I wrote this the same day as "Glasses" - in fact almost immediately after.  The muse was well and truly flowing that day: a Sunday.  I was alone at the computer, just sitting and free-thinking.  To this day I don't know if I will ever truly put the demons behind me regarding "leaving home" - in quiet moments I still go over it in my thoughts even six years later - but that day the feelings of guilt and loss were particularly strong.  Since it was a Sunday it may have been one of the days I'd taken my daughters bowling or to a movie, the kind of thing Dads do when they don't have a real home in which to entertain their children.  I can't remember if that was the case or not, but either way I was thinking of them.

I began to get a vision of me walking, lost, in the desert.  Like something out of one of the westerns I used to watch with my Mum on a Saturday afternoon when I was a kid.  One of those abandoned mining towns with the tumbleweed blowing down the main street and no-one in sight.  The parallels between that empty place and the empty space inside me were so strong, and then I was a piece of that dried up grass: being blown about aimlessly by the wind; having no control over its direction; dry and lifeless.  This has only happened to me a handful of times but I recognised it and went with it.  I felt connected: in the zone.  Words tumbled onto the screen.  Occasionally I would hit a word or two, or a line or two, that weren't there in the stream of thought I had tapped, but I didn't stop.  I left them behind, skipped over them because the stream was flowing and the next verse had already formed in my mind.  I had to get it out before it was lost.

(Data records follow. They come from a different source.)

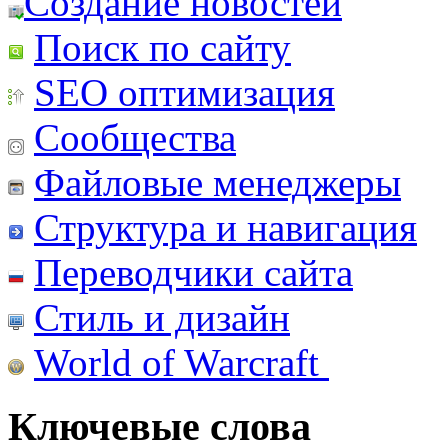
Создание новостей
Поиск по сайту
SEO оптимизация
Сообщества
Файловые менеджеры
Структура и навигация
Переводчики сайта
Стиль и дизайн
World of Warcraft
Ключевые слова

I wrote the whole of this piece, apart from the missing lines which were no more than seven or eight in number (in some cases a line was only missing a few words) in less than ten minutes.  I spent probably the next hour filling in the gaps, but of the part that had spilled fully formed from my flying fingers, I changed only one or two words.  It was this experience that was to lead later to my experiment with writing the song Home Town, which is described on my songwriter page.